▶ _What to do_:
• 1. Set down, word for word, the part of the tuberculosis study abstract that opens with the words containing "CLINICAL IMPROVEMENT AND DRUG-ADVERSE" and closes with "drug adverse effects.".
• 2. According to the tuberculosis study abstract, what percentage of the subjects had major adverse effects?

==== Selected excerpt

CLINICAL IMPROVEMENT AND DRUG-ADVERSE EFFECTS AMONG PATIENTS TAKING ANTI-TUBERCULOSIS DRUGS
Introduction: Although an optimal treatment is available for tuberculosis in most settings, the disease remains to be a major cause of morbidity and mortality worldwide. An assessment of treatment outcomes and anti-tuberculosis drug adverse effects will help in the fight against tuberculosis. There is a serious lack of information as to the picture of the Ethiopian TB patients’ response to treatment and the adverse effects of treatment.
Objective: The main aim of this study is to assess tuberculosis clinical improvement and anti-TB drug adverse effects.
Methods: This is a cross-sectional descriptive study with some analytic components done on TB patients who came to the DOTS clinics in Gondar, Ethiopia. A well-structured and pre-tested questionnaire with socio-demographic and relevant clinical variables was used for data collection.
Results and Conclusion: The commonest TB symptoms seen in this study were fever, weight loss, cough, night sweating, and anorexia. Most of the symptoms improved within the conventional improvement time of 3 to 6 weeks. However, weight loss and fatigue improved late. Forty-six percent of the subjects experienced at least one drug-adverse effect at some time while on treatment. Major adverse effects were seen in 24.3% of the subjects. The commonly encountered adverse effects were GI upset (22.8%), neuropathic symptoms (13.5%), sleepiness (11.2%), and skin rash (9.0%). Fever improvement was delayed among patients co-infected with HIV. There was no significant delay in improvement of the other TB symptoms among HIV co-infected patients. HIV infection was not found to affect the occurrence of any of the drug-adverse effects in this study. However, cotrimoxazole use was found to increase the risk of skin rash by 4 fold.

========
==== Listed records

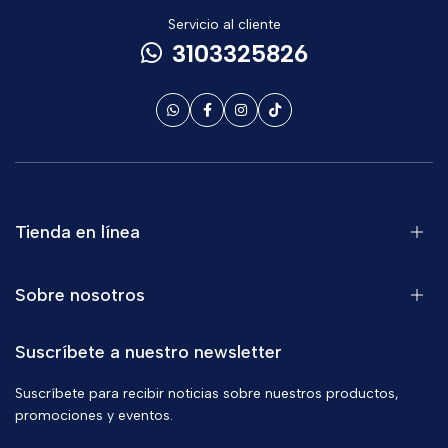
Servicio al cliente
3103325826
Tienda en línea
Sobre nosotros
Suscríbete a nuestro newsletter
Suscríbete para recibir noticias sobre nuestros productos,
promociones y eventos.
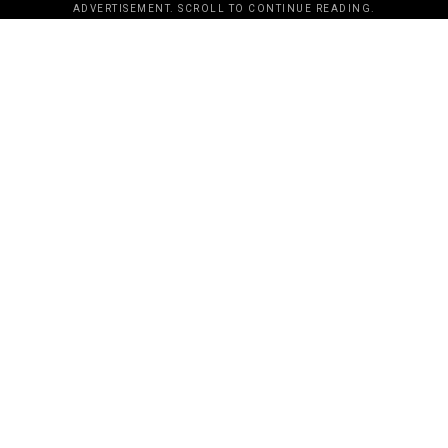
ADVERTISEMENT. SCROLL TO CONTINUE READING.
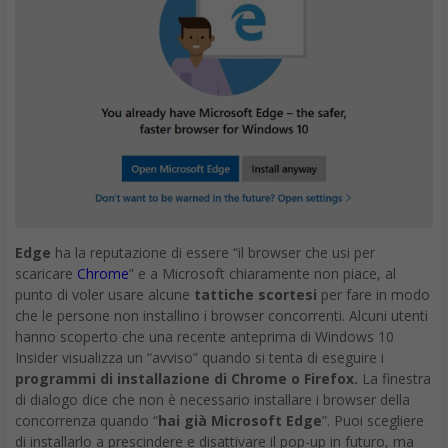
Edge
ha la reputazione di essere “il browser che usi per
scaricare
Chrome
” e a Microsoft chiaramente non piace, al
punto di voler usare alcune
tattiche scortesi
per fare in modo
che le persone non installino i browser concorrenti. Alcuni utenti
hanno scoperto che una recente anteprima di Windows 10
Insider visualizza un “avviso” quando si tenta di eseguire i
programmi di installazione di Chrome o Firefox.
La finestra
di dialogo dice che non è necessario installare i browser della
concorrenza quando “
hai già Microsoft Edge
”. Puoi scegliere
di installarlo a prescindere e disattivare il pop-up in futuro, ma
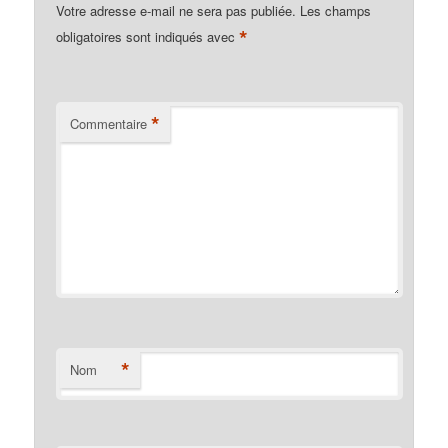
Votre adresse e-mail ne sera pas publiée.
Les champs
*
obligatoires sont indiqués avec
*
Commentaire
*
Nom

========
==== Listed records

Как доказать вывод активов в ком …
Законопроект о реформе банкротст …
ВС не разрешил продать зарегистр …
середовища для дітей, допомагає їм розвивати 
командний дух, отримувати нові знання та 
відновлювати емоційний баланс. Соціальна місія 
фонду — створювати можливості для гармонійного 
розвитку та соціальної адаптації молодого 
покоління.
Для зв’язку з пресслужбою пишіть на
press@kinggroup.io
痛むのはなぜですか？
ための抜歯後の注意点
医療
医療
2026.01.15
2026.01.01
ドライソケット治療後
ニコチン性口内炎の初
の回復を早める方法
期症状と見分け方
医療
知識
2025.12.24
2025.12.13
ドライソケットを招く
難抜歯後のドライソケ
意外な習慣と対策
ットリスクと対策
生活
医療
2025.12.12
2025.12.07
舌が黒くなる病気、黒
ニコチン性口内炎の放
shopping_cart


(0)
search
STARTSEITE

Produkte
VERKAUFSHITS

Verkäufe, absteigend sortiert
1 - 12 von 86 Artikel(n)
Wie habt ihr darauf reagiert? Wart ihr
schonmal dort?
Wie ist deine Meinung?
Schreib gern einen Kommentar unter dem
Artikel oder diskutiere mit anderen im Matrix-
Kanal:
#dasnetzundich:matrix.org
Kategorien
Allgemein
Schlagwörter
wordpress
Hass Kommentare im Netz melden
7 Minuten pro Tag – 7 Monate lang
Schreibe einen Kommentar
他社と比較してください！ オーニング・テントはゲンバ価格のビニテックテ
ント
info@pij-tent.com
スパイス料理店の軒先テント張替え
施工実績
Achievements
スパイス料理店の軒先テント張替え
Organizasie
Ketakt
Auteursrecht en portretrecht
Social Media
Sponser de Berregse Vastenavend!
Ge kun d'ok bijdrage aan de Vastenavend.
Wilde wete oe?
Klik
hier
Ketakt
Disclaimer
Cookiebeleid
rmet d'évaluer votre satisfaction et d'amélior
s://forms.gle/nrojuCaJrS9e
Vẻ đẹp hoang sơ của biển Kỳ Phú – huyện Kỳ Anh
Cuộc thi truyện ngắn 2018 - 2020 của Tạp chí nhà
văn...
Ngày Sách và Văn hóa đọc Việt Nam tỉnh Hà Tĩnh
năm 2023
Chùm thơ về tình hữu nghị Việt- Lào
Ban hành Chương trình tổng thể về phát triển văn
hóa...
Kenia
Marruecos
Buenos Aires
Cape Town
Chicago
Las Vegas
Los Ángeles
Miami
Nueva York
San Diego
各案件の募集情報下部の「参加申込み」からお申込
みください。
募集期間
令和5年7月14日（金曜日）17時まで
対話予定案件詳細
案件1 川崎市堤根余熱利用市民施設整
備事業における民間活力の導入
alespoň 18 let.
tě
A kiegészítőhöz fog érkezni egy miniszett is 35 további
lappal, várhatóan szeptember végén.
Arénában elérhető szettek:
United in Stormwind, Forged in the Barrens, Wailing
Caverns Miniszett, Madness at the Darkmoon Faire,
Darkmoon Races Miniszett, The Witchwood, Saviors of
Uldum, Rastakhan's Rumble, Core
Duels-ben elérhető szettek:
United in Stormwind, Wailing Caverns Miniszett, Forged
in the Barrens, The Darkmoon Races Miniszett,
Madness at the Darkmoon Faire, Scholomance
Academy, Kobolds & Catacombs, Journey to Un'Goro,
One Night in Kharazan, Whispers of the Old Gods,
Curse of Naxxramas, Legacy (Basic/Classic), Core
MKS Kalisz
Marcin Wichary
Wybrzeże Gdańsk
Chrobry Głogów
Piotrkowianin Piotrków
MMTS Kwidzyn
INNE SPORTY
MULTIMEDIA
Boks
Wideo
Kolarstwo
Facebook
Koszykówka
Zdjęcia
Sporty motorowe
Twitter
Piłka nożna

========
==== Listed records

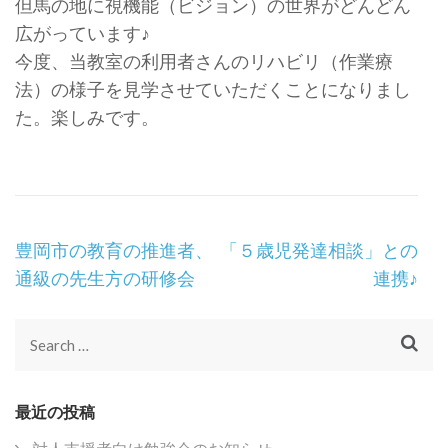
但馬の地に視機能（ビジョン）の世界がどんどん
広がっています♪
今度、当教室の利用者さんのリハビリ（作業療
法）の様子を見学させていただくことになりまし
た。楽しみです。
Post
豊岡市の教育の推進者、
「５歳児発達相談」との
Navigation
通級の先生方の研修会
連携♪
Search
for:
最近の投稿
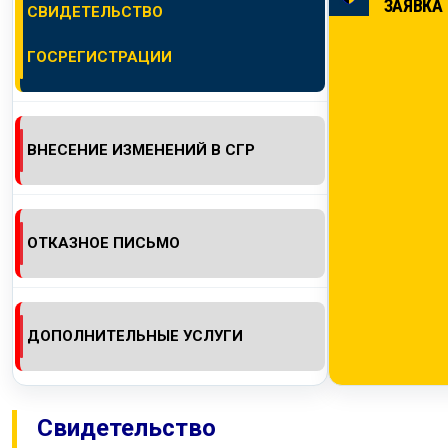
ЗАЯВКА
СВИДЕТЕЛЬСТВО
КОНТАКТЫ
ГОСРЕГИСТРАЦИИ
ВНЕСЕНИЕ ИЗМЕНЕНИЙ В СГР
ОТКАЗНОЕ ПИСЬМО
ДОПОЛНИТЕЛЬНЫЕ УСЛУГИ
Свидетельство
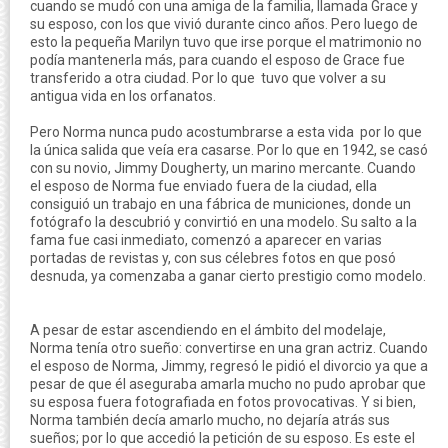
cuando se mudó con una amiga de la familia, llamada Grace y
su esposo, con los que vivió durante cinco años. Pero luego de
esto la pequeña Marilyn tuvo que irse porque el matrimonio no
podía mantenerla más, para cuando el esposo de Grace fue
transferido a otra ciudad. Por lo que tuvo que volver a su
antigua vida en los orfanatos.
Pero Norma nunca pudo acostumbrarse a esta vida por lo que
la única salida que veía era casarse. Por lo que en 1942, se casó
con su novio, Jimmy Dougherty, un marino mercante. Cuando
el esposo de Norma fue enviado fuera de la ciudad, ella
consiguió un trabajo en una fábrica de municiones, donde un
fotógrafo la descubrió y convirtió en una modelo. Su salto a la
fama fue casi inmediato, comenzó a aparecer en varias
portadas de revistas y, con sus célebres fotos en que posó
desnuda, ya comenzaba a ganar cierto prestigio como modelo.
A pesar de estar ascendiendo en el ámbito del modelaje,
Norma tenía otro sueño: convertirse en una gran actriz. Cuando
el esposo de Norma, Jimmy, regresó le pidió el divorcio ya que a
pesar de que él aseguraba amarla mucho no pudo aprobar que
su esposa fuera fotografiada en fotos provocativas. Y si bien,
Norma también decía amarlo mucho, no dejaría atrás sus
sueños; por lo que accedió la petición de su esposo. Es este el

========

▶ _Per-task answers_:
• 1.
CLINICAL IMPROVEMENT AND DRUG-ADVERSE EFFECTS AMONG PATIENTS TAKING ANTI-TUBERCULOSIS DRUGS
Introduction: Although an optimal treatment is available for tuberculosis in most settings, the disease remains to be a major cause of morbidity and mortality worldwide. An assessment of treatment outcomes and anti-tuberculosis drug adverse effects will help in the fight against tuberculosis. There is a serious lack of information as to the picture of the Ethiopian TB patients’ response to treatment and the adverse effects of treatment.
Objective: The main aim of this study is to assess tuberculosis clinical improvement and anti-TB drug adverse effects.

• 2. 24.3%